**RECORDS:**
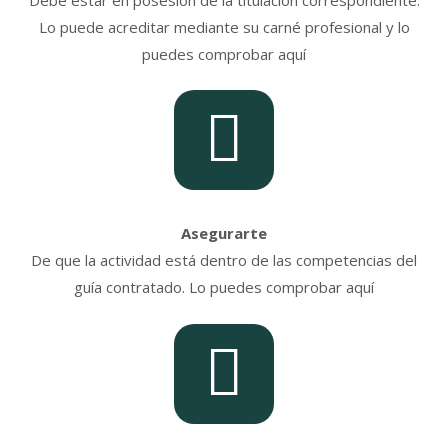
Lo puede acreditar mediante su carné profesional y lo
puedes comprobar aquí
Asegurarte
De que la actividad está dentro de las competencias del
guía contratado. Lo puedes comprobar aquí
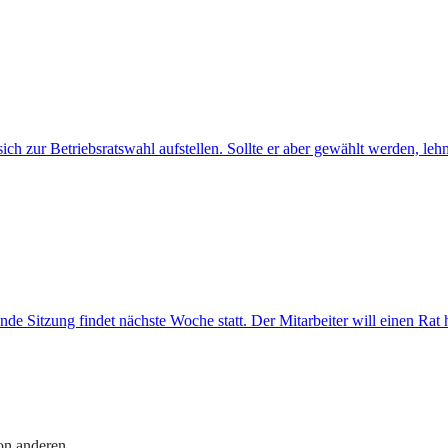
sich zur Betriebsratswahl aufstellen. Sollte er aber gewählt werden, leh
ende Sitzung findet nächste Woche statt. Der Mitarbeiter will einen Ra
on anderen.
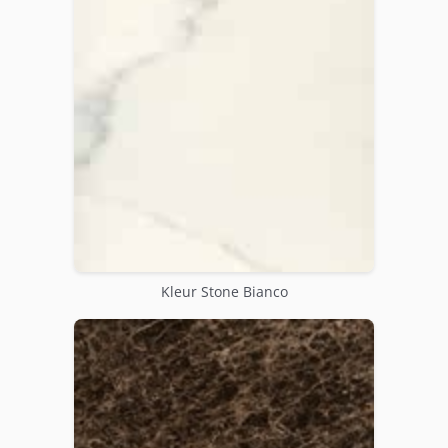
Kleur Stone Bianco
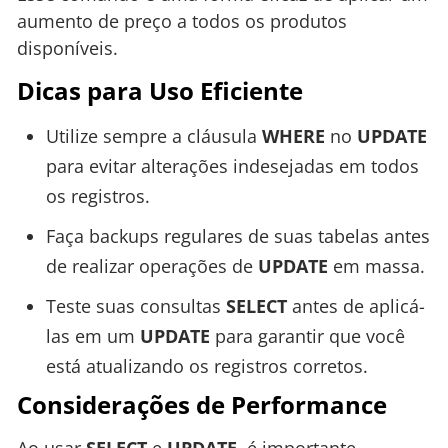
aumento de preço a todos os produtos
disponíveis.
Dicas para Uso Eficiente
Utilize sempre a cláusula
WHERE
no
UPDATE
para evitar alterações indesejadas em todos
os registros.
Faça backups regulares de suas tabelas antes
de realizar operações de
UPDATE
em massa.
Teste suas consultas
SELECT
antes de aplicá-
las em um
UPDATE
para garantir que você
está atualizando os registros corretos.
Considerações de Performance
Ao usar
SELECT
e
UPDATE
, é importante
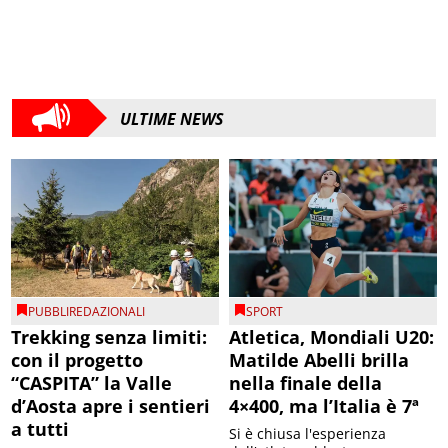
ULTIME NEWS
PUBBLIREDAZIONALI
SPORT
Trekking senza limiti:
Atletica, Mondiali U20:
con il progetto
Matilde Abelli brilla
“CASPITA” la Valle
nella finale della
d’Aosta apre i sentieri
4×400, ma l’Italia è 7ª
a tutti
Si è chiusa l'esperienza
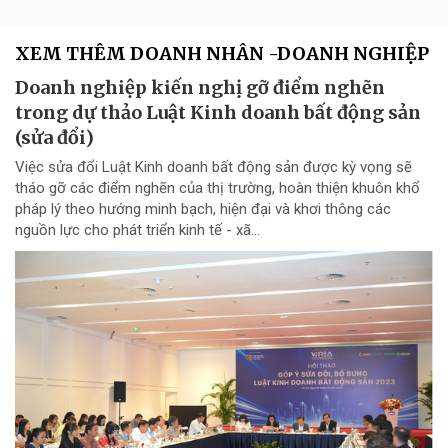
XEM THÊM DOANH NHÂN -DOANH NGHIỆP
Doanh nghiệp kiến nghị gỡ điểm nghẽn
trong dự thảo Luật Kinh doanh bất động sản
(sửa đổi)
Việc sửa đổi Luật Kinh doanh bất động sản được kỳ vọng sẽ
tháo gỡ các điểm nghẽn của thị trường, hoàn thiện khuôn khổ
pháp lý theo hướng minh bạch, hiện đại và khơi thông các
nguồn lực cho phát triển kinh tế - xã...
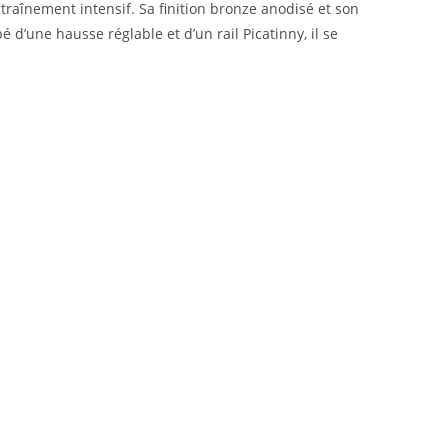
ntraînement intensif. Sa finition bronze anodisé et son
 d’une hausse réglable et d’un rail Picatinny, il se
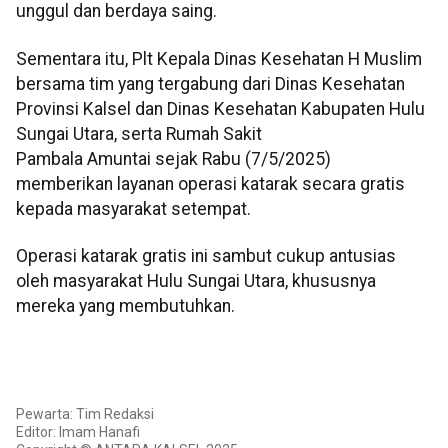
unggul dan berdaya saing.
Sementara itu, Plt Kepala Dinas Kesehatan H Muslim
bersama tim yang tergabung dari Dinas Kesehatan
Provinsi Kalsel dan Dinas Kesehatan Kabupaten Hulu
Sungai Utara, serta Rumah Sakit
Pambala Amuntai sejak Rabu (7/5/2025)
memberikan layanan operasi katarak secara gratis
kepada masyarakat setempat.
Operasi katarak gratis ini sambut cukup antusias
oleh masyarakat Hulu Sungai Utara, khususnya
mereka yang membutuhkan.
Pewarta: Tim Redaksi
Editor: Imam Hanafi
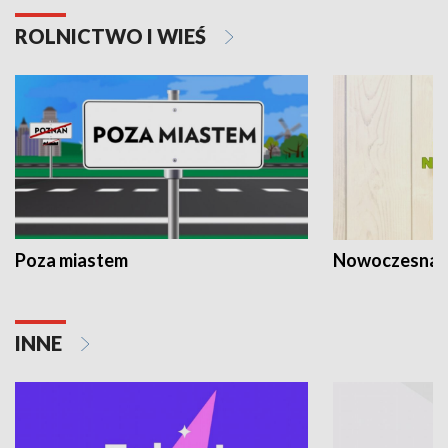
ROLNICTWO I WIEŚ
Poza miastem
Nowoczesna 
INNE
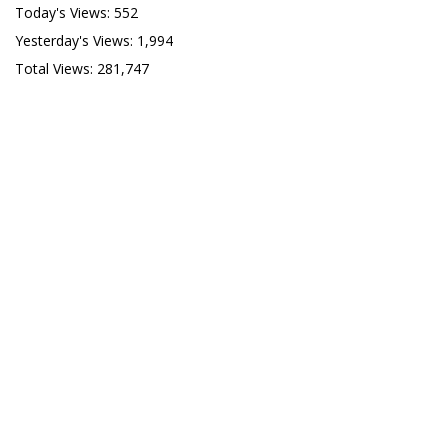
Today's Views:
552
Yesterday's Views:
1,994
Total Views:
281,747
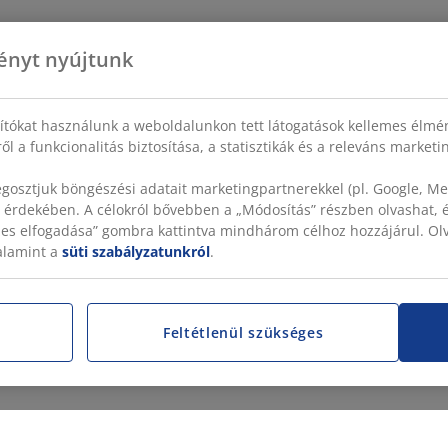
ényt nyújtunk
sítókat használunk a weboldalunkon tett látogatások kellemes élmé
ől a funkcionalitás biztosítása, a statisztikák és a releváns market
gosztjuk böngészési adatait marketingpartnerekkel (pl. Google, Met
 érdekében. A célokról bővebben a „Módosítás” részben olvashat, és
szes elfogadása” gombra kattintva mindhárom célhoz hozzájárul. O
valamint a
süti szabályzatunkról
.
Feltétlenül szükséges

**PROBLEM TO SOLVE:** Your copy must begin at the line containing "ntraînement intensif. Sa" and end at the last line of the material above. Reproduce each line exactly, but not the pictures.

**RESPONSE FOR THIS EXERCISE:**
ntraînement intensif. Sa finition bronze anodisé et son
 d’une hausse réglable et d’un rail Picatinny, il se
unggul dan berdaya saing.
Sementara itu, Plt Kepala Dinas Kesehatan H Muslim
bersama tim yang tergabung dari Dinas Kesehatan
Provinsi Kalsel dan Dinas Kesehatan Kabupaten Hulu
Sungai Utara, serta Rumah Sakit
Pambala Amuntai sejak Rabu (7/5/2025)
memberikan layanan operasi katarak secara gratis
kepada masyarakat setempat.
Operasi katarak gratis ini sambut cukup antusias
oleh masyarakat Hulu Sungai Utara, khususnya
mereka yang membutuhkan.
Pewarta: Tim Redaksi
Editor: Imam Hanafi
ROLNICTWO I WIEŚ
Poza miastem
Nowoczesna 
INNE
Today's Views:
552
Yesterday's Views:
1,994
Total Views:
281,747
ényt nyújtunk
sítókat használunk a weboldalunkon tett látogatások kellemes élmé
ől a funkcionalitás biztosítása, a statisztikák és a releváns market
gosztjuk böngészési adatait marketingpartnerekkel (pl. Google, Met
 érdekében. A célokról bővebben a „Módosítás” részben olvashat, és
szes elfogadása” gombra kattintva mindhárom célhoz hozzájárul. O
valamint a
süti szabályzatunkról
.
Feltétlenül szükséges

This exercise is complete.